(Images with localized body landmarks)
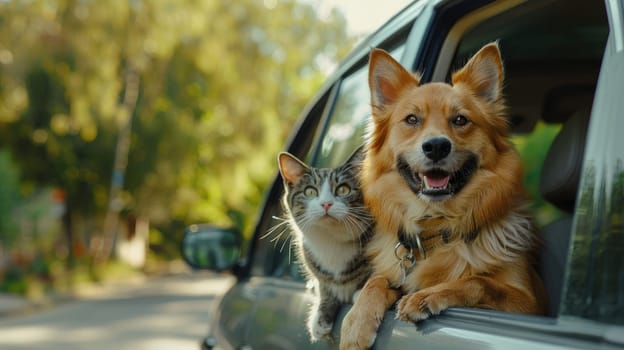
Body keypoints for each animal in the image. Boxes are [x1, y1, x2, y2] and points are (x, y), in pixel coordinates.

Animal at [276, 147, 372, 342]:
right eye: (310, 192)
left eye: (343, 189)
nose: (326, 203)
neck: (332, 241)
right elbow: (324, 286)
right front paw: (320, 318)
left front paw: (361, 291)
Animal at [338, 42, 548, 348]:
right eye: (411, 119)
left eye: (460, 120)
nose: (436, 146)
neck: (437, 226)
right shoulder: (395, 272)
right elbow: (375, 281)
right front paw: (356, 323)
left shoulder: (529, 303)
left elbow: (478, 281)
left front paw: (427, 296)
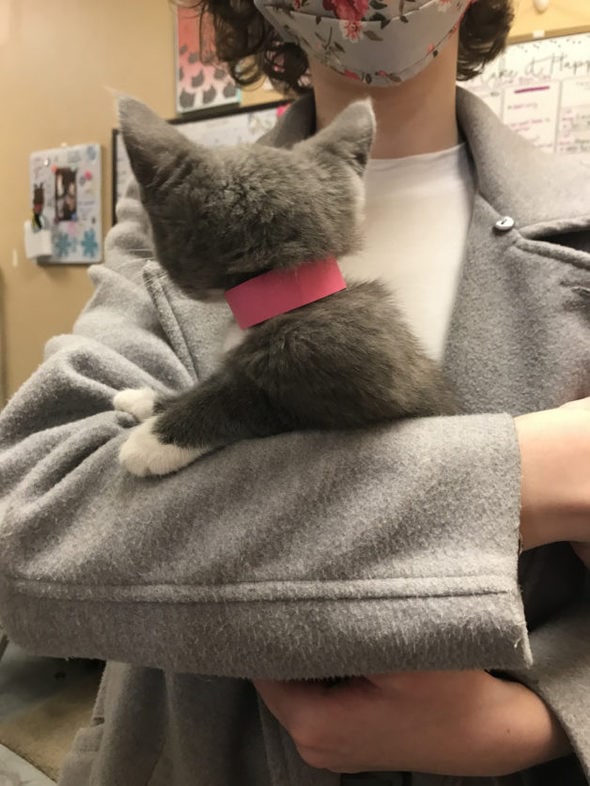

# WORK ORDER:
Pictures do not belong in the copy. Please reproduce the entries above exactly otherwise.

# EXERCISE SOLUTION:
Body keypoints for each animal in the image. Boxes are [x1, y1, x2, y2] and points are (x, y), in pixel coordinates.

Animal at [276, 147, 372, 342]:
right eye: (310, 192)
left eye: (343, 189)
nose: (326, 203)
neck: (332, 241)
right elbow: (324, 286)
right front paw: (320, 318)
left front paw: (361, 291)
Animal at [338, 42, 548, 348]:
right eye: (411, 119)
left eye: (460, 120)
nose: (436, 146)
neck: (437, 226)
right shoulder: (395, 272)
right elbow: (375, 281)
right front paw: (356, 323)
left shoulder: (529, 303)
left elbow: (478, 281)
left front paw: (427, 296)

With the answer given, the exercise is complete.